The other physical conditions can be due to endometriosis which can present – not necessarily as a painful period but as painful penetration.
Sexually transmitted infections
Contracting sexually transmitted infections - such as gonoria and syphilis may also put a woman at risk of suffering vaginismus.
Agilan explaned that vaginismus does not necessarily be complete inability to have penetration to the vagina.
"Sometimes, it could be partial. There are patients that are able to insert fingers, some of them may even be able to have penetrative sexual activities – but it is very painful that they stop – so that leads to the inability to conceive, hence they present to a fertility specialist."
Treatment can also be divided into two. Psychological treatment is typically carried out by a psychologist to pre-programme the mind and alleviate fear of penetration.
"The other method would be vaginal dilatation. This can be done using an anesthetic gel which can be purchased from a pharmacy. This method has been successful where patients are able to have a vaginal scan done with 50% of their fear alleviated. This builds confidence that the wife is able to do things. The couple could then slowly get a lubricant to try vaginal penetration.
Is conceiving even possible?
"If the patient's goal is to get pregnant, we would look into the husband's sperm quality.
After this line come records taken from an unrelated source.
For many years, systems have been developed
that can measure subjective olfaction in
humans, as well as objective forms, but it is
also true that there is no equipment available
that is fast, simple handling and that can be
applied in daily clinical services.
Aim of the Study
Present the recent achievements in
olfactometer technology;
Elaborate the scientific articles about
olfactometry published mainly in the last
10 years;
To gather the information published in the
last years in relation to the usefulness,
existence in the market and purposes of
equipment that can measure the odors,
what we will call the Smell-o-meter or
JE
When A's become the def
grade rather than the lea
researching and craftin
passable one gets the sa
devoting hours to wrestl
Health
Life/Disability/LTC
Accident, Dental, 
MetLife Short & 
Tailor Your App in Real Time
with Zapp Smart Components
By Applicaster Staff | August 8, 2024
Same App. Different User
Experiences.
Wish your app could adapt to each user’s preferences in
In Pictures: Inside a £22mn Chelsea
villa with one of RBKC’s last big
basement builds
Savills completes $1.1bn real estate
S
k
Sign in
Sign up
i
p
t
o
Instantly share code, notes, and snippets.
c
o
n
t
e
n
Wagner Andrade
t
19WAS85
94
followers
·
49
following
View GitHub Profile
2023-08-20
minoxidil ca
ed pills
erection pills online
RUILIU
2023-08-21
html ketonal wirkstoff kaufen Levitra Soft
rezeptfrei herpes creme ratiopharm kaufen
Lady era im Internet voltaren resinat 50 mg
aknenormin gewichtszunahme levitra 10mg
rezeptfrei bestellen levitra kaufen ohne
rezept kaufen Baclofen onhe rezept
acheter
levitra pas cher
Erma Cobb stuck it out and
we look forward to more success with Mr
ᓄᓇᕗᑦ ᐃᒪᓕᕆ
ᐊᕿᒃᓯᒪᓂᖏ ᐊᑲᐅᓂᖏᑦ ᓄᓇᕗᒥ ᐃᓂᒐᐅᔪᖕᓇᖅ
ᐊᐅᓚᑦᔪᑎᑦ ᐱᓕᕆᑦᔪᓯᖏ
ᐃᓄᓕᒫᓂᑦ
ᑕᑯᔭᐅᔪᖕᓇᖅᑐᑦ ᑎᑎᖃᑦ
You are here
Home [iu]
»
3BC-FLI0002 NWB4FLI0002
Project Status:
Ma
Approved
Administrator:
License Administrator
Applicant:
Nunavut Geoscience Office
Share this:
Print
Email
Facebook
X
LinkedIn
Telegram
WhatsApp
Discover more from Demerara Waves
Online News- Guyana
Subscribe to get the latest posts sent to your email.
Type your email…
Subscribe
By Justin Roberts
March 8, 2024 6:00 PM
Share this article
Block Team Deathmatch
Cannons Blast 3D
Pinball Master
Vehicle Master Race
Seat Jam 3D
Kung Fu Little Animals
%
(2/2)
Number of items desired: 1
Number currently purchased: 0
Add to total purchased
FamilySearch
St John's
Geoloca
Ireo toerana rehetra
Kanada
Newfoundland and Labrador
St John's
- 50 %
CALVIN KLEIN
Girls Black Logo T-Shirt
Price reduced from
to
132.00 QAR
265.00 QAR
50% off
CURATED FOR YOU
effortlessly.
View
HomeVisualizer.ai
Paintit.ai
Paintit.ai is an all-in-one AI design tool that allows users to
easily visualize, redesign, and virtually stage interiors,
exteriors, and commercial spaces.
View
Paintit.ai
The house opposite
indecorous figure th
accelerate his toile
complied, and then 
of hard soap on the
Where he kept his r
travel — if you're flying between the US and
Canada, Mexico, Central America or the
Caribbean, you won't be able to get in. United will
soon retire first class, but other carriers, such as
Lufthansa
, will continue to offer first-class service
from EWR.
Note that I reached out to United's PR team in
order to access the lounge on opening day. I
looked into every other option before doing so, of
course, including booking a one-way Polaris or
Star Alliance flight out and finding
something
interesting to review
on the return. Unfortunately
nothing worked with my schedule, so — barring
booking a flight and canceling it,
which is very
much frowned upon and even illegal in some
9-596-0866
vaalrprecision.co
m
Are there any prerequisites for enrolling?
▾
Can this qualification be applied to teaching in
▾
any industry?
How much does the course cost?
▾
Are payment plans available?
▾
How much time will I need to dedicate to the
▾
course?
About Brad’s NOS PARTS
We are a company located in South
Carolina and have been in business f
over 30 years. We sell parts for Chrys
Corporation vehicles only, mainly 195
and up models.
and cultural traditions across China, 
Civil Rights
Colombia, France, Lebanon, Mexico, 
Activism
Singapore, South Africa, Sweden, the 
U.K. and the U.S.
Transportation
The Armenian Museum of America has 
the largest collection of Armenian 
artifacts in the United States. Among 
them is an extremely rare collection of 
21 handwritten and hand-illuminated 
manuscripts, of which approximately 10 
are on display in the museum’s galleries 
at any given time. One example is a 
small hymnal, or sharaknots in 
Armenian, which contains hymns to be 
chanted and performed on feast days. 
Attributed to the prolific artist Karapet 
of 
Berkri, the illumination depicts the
Assuming the sperm quality is good – then the woman can try a simple method of intravaginal insemination (IVI)."
“This treatment replaces sexual activity and can be done at home. On the day of ovulation – the husband produces sperm by masturbation – into a sperm collection container, waits for the sperm to be liquidified around 30 minutes or so before using a small tube or a baby suction to shringe out the semen. The tube is then inserted into her vagina and injected. This whole process replaces sex."
Agilan pointed out that there are high chances of pregnancy with an IVI, if vaginismus was the reason.
"If this method fails, we could proceed with an Intrauterine insemination (IUI) where sperms are deposited in the uterus. This is done in a fertility clinic under sedation to avoid pain. However, there are some patients who are able to do this without sedation – as they have pre-programmed their mind and to a certain degree overcome vaginismus. If IUI is unsuccessful, then they’d have to progress to an IVF to get pregnant."